▶ [HOW TO COMPLETE THIS TASK]
Among the lines of data below, reproduce only those from the one with "X102788980Y-109857990D02*" through the one with "X102741361Y-111334180D01*", exactly as they stand, both ends included.

[Records from a data source]

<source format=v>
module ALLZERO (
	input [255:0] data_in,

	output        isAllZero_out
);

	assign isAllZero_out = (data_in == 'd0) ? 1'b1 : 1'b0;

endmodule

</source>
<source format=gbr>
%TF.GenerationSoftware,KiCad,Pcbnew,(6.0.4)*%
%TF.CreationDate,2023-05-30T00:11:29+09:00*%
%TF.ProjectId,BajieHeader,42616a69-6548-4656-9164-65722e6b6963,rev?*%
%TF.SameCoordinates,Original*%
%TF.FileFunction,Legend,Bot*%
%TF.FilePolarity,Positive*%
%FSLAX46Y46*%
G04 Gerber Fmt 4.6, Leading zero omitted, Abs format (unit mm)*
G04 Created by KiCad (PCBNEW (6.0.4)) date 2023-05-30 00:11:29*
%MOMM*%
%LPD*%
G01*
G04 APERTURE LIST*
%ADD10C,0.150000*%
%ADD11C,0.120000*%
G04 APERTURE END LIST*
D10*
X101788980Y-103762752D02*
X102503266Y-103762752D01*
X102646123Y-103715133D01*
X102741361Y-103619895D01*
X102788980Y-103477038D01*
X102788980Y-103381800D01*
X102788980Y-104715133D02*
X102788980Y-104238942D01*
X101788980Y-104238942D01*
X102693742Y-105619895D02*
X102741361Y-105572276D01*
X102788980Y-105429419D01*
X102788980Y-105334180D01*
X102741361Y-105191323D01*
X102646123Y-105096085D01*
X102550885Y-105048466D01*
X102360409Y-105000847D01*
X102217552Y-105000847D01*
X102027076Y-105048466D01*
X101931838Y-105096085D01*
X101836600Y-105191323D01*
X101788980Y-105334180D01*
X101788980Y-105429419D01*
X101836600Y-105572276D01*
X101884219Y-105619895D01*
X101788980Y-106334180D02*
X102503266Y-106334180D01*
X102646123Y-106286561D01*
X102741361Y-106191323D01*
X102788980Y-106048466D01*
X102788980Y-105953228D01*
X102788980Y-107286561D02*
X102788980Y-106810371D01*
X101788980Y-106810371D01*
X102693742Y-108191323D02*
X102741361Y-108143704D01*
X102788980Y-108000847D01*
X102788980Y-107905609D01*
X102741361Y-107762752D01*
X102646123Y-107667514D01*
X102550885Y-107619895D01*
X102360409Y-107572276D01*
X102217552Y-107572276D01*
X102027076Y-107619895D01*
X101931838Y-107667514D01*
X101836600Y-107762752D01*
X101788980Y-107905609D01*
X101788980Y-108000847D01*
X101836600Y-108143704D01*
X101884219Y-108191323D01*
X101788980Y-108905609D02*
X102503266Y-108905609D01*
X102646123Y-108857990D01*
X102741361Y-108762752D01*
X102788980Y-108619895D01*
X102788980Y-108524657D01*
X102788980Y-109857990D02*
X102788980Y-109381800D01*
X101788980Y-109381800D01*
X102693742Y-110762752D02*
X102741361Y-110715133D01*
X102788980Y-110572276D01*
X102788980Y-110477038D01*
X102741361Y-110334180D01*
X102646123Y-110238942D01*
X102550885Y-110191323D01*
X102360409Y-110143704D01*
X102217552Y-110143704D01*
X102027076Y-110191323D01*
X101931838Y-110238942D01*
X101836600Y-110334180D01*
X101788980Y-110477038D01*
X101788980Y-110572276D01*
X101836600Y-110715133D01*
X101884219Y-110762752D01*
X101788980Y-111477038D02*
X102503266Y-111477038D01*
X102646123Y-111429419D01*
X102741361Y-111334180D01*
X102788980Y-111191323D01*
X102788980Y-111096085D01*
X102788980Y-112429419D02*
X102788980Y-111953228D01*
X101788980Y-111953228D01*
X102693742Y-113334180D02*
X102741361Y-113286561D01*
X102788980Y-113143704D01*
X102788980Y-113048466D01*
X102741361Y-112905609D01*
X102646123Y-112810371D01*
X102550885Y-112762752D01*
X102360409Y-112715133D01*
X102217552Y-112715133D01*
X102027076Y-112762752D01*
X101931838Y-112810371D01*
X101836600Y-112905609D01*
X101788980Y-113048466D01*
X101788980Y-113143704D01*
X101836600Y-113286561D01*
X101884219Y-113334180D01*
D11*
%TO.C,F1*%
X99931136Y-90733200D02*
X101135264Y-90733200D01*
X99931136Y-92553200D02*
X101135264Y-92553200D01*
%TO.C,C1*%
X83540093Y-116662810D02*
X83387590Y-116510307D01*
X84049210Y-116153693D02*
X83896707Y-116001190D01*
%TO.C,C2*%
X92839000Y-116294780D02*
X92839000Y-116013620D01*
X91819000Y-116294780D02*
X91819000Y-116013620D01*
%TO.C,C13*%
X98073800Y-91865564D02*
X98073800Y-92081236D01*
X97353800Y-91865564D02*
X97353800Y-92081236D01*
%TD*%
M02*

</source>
==
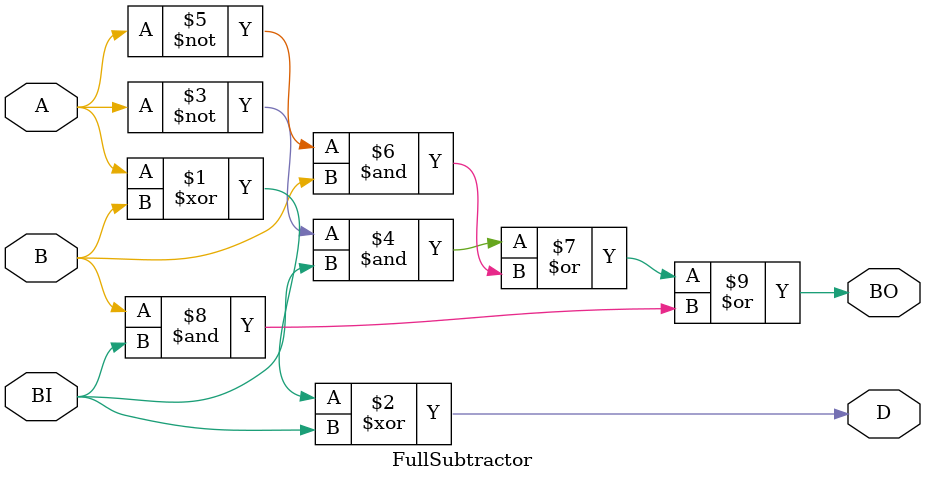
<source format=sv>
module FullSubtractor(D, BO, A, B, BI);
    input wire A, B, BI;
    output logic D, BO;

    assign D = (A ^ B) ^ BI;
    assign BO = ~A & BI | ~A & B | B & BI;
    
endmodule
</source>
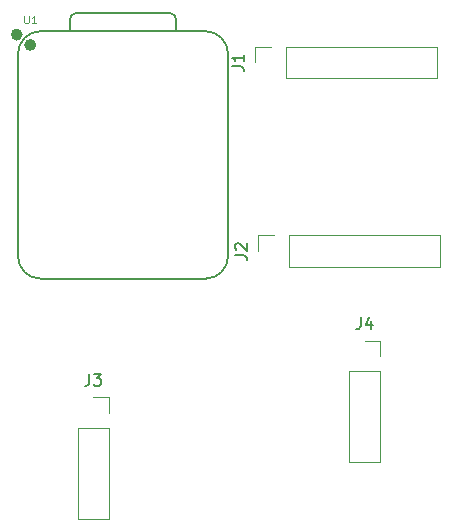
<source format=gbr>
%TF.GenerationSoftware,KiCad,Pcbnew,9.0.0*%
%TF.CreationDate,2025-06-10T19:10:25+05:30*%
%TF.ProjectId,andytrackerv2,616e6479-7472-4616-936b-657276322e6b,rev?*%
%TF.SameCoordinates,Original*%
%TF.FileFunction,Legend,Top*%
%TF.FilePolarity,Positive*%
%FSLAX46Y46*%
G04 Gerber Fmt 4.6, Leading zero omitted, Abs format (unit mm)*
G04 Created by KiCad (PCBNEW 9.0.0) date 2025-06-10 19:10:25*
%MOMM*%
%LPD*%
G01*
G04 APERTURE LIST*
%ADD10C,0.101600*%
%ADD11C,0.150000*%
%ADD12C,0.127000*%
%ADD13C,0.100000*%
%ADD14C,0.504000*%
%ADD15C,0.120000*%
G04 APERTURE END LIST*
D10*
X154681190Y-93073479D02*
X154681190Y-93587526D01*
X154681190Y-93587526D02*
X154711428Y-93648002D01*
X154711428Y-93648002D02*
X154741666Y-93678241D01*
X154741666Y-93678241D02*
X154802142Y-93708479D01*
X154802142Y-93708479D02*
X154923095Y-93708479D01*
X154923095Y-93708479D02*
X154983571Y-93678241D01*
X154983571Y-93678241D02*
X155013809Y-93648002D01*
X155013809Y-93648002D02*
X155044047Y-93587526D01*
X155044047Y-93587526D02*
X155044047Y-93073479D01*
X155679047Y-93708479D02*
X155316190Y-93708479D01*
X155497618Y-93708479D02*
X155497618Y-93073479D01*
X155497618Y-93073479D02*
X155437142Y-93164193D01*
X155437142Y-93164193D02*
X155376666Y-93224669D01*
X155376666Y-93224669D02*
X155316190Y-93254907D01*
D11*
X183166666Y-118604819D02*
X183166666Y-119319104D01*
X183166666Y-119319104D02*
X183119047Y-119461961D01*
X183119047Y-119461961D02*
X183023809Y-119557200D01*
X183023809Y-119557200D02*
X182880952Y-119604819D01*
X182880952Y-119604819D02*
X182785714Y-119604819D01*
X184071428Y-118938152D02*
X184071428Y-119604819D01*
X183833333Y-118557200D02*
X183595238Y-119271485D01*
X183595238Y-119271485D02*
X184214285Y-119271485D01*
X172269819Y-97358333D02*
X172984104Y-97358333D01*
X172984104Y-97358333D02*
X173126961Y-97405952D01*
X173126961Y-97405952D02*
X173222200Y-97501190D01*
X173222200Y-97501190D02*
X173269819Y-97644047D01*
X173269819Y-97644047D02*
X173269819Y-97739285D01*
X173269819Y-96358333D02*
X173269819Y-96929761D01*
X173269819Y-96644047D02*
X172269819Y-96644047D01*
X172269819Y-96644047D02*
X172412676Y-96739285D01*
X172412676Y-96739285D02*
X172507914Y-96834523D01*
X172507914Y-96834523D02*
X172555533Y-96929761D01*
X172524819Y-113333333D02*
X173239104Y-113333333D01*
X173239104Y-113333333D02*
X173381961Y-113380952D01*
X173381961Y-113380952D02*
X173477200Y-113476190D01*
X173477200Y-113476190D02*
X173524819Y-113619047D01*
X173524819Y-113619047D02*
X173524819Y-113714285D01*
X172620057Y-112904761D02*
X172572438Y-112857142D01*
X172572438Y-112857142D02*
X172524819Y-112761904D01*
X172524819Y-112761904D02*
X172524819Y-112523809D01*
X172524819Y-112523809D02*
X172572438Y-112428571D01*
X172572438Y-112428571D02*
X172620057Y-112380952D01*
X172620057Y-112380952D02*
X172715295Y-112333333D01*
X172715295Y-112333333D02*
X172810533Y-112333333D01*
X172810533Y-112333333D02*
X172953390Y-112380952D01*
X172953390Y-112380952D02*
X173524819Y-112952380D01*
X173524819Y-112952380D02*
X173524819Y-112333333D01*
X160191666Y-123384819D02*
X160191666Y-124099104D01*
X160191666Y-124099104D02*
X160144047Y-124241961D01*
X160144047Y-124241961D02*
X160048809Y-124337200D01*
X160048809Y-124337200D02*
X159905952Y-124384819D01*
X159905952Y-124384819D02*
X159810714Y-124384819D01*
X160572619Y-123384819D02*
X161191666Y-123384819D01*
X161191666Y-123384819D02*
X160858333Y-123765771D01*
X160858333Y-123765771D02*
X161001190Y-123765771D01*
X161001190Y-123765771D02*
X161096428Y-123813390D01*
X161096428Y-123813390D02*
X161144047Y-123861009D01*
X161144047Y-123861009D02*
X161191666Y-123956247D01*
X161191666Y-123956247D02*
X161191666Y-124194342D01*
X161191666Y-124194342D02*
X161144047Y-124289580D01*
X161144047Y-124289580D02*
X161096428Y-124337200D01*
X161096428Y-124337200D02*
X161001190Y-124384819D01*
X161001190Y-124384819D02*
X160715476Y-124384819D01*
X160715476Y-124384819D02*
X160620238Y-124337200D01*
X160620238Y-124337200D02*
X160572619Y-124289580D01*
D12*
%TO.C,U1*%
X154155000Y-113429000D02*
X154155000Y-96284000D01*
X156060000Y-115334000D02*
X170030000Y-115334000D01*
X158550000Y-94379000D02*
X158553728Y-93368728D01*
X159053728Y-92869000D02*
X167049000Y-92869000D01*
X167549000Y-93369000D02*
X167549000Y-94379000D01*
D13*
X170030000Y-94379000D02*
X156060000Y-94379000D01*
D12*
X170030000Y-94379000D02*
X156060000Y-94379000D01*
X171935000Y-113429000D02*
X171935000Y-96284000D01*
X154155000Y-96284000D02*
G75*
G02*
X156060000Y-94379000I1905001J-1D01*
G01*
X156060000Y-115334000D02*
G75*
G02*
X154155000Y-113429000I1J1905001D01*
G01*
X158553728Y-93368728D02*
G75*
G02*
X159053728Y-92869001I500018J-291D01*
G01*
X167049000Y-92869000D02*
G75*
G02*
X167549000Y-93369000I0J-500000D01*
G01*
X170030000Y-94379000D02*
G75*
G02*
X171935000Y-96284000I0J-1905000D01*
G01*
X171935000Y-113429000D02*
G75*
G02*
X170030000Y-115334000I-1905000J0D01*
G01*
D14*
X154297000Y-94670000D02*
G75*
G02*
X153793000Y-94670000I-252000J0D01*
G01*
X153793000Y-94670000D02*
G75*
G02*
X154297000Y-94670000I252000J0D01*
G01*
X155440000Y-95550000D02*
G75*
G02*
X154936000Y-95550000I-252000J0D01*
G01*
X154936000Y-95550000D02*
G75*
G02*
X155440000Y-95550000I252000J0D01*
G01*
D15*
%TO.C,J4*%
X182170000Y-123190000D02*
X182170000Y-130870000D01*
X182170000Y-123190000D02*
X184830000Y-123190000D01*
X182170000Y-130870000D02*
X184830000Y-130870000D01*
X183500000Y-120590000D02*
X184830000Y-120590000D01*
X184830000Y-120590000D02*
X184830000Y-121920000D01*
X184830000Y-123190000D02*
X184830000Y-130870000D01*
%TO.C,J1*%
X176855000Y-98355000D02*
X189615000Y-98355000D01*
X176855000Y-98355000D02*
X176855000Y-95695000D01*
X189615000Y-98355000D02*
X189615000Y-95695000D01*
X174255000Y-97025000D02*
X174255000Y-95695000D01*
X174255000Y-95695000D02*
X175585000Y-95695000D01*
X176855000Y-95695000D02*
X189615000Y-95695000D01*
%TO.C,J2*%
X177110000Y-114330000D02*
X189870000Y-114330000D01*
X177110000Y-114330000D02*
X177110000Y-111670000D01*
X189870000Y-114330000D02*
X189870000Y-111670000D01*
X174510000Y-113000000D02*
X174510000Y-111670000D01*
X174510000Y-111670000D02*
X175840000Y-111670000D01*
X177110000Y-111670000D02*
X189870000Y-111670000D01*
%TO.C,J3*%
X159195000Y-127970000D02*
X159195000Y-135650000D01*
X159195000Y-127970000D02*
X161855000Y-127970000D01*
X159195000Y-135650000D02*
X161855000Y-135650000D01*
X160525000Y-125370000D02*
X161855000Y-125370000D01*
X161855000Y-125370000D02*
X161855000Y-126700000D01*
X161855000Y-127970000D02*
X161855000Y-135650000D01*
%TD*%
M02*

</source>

▶ [WRITTEN ANSWER]
X102788980Y-109857990D02*
X102788980Y-109381800D01*
X101788980Y-109381800D01*
X102693742Y-110762752D02*
X102741361Y-110715133D01*
X102788980Y-110572276D01*
X102788980Y-110477038D01*
X102741361Y-110334180D01*
X102646123Y-110238942D01*
X102550885Y-110191323D01*
X102360409Y-110143704D01*
X102217552Y-110143704D01*
X102027076Y-110191323D01*
X101931838Y-110238942D01*
X101836600Y-110334180D01*
X101788980Y-110477038D01*
X101788980Y-110572276D01*
X101836600Y-110715133D01*
X101884219Y-110762752D01*
X101788980Y-111477038D02*
X102503266Y-111477038D01*
X102646123Y-111429419D01*
X102741361Y-111334180D01*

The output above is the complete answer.